Dexios: I usually hear "fashions" when I read a Catholic social ethicist writing about progress. It is progress given the assumptions of a particular perspective, and (usually) given a lack of understanding of what was moving away. Again to return to my example of depracating pre-Vatican-II days when Catholics tried to become saints and, I would say, benefit society by becoming spirit--and the "progress" to an activist approach to society--what we have is not a movement from the less advanced to the more advanced but a fashion shift from something that has fallen out of favor to something that will presumably fall out of favor. And in this case, a step back.
Links: What do you mean?
Dexios: To borrow an image which Catholic author Peter Kreeft borrowed from C.S. Lewis, ancient ethics asked three ethical questions while modern ethics answers one (usually, but maybe two). To visualize these questions with the image of a fleet of ships at sea, the first question is how the ships can avoid bumping into each other, and this question is shared by ancient and modern ethics. The second question is how the ships can keep shipshape and maintain themselves inside, and even though this question cannot really be separated from the first question, only some modern ethics addresses it. The third question, which is the most important one, is why the ships are out at sea in the first place.

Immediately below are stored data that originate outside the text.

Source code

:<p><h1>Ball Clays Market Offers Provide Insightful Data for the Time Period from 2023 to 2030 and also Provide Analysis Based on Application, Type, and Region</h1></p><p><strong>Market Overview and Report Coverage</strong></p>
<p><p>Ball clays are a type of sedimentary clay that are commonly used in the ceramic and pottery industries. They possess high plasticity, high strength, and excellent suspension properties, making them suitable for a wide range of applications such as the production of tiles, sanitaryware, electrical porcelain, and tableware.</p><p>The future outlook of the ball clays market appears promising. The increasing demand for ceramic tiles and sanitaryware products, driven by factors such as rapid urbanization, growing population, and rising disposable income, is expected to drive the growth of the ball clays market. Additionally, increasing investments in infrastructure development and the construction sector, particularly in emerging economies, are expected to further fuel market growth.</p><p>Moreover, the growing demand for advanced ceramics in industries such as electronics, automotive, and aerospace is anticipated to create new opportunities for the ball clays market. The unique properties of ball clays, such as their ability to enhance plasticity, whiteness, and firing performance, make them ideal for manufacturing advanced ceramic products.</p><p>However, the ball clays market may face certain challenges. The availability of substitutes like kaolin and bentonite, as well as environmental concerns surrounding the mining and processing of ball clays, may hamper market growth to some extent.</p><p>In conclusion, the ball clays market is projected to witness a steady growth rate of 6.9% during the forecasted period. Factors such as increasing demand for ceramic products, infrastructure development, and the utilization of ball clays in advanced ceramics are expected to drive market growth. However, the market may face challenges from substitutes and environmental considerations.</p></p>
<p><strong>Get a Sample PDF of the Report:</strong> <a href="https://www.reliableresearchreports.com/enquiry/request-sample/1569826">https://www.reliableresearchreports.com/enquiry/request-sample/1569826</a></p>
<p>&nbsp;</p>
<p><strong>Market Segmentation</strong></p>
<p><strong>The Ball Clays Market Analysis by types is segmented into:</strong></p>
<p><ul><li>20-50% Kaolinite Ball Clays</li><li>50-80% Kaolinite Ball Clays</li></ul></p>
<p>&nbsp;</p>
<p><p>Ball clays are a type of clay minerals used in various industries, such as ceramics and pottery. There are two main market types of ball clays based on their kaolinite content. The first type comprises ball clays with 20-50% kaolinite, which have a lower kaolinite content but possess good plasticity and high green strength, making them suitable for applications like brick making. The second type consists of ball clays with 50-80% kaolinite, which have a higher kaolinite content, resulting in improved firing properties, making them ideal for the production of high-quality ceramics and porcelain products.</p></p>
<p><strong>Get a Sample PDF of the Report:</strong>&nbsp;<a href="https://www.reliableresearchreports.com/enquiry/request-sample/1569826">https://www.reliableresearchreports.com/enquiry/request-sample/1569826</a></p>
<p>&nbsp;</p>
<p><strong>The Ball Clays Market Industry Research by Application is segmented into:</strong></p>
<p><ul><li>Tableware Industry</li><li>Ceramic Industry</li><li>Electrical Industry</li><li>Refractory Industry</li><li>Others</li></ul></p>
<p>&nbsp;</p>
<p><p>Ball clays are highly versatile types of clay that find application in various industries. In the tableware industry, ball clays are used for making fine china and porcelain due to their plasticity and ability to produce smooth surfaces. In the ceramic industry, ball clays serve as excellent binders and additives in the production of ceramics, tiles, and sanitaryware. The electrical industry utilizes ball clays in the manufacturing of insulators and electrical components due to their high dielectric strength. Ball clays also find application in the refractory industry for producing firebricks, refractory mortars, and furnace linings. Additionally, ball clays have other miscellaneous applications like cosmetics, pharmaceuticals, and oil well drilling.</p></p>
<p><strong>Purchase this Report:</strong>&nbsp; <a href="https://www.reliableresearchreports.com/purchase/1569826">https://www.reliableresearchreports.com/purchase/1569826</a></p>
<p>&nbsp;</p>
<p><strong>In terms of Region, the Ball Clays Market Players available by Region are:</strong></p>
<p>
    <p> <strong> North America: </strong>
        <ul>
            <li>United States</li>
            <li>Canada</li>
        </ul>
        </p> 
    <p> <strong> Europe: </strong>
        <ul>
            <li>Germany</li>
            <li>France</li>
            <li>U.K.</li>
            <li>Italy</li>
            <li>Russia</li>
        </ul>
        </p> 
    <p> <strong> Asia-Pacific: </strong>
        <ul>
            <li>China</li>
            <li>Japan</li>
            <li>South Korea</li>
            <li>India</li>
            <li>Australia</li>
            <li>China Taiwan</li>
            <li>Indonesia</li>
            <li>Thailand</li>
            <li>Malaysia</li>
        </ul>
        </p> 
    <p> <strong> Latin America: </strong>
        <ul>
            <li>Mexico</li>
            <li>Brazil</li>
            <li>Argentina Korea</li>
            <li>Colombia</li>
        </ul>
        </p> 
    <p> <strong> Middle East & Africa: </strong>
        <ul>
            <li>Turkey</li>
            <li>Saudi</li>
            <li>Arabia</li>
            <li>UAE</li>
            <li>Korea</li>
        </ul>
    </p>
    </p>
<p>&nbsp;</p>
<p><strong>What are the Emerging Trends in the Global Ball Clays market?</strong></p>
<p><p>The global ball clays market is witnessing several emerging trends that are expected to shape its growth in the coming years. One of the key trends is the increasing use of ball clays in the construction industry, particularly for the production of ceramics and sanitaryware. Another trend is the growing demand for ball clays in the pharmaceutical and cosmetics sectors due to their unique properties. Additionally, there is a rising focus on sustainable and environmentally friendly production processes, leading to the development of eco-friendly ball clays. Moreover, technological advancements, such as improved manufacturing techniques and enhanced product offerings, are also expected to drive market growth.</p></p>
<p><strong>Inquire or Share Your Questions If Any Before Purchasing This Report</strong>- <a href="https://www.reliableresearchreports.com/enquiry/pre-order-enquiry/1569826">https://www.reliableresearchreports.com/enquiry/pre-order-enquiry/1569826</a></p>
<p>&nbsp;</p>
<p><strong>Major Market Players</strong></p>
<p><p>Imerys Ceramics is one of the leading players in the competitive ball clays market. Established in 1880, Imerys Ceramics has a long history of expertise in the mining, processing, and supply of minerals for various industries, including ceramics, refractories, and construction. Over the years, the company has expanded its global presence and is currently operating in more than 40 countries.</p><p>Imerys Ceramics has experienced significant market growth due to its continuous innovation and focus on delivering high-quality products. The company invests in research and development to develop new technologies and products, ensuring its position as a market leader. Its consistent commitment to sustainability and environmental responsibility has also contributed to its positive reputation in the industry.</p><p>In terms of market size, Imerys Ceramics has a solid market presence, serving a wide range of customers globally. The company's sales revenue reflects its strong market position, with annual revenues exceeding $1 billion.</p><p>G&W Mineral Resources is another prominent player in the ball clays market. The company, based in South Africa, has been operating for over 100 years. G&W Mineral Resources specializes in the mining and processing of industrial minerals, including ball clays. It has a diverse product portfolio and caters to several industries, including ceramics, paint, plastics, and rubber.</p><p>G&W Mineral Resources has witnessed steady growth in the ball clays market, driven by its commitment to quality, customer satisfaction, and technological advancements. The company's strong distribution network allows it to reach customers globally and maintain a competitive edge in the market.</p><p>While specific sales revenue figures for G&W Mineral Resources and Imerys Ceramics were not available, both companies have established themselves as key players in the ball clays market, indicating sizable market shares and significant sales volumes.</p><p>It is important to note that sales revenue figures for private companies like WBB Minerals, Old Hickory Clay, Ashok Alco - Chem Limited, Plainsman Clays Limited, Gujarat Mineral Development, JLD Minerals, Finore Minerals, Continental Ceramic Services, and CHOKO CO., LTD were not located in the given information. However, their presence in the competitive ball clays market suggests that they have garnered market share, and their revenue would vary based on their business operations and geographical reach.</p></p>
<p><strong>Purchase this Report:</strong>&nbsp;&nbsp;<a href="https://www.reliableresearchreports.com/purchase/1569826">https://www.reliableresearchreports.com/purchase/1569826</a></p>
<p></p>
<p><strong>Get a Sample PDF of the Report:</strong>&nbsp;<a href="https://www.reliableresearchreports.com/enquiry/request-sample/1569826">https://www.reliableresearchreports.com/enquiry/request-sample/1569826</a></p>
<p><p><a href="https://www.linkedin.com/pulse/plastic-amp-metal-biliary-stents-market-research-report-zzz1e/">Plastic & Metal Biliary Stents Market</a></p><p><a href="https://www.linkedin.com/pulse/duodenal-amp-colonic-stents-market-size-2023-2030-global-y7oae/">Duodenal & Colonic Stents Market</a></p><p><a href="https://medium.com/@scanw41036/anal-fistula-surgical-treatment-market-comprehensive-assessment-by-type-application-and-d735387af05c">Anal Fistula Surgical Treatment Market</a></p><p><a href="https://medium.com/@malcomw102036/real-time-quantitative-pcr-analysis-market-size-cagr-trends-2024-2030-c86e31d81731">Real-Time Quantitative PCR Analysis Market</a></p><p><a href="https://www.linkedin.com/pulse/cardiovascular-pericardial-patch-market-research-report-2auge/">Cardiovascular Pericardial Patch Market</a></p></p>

If we look at the depracated, Orthodox model of becoming saints and being Heavenly minded enough to be of earthly good, then on a proper understanding that approach is something that says something to answer each of these questions; on that count at least, it is robust. If we look at the activist model, then things are reduced to one question, how the ships can be kept from bumping into each other, perhaps forcibly. It does reasonably well given that narrowing of focus, but it only answers that one question.
Now I would suggest that it is dubiously a moral advance to addressing three major questions to addressing one. Perhaps moral depth cannot always be settled by counting questions addressed, but this moral "advance" has been achieved by almost completely shutting off two out of three substantial questions. Which would appear to be not progress, but impoverishment.
Links: I think I can see how when you see the word "progress" you want to supply an English translation of "fashion". Or would you rather say "regress"?
Dexios: I don't want to analyze whether "regress" would be true, but I would rather speak of "fashion." When fashions shift, people go from emphasizing some things to others. People become sensitized to some things and blinded to others. And, perhaps, sometimes, there will be real regress some times and real progress others. But there is a tendency for a fashion to see its waxing popular as progress, and I wish people could have the ability to say, "Maybe this is progress, maybe this is regress, and maybe this is just a fashion shift that, like most fashion shifts, looks like genuine progress once you adopt its peculiar sharp sensitivities and its pecular blind spots." And no fashion shift is devoid of spirit, but if you are looking for where spirit is to be found, the house of fashion delivers less than it promises.
Links: It seems to me that Utopian dreams have never been fully realized but they have been realized somewhat, and that makes a big difference. You know that the wealthy nations may owe some of their wealth to oppression but some of it is due to the Utopian dreams of Adam Smith among others, who have discovered Midas's secret?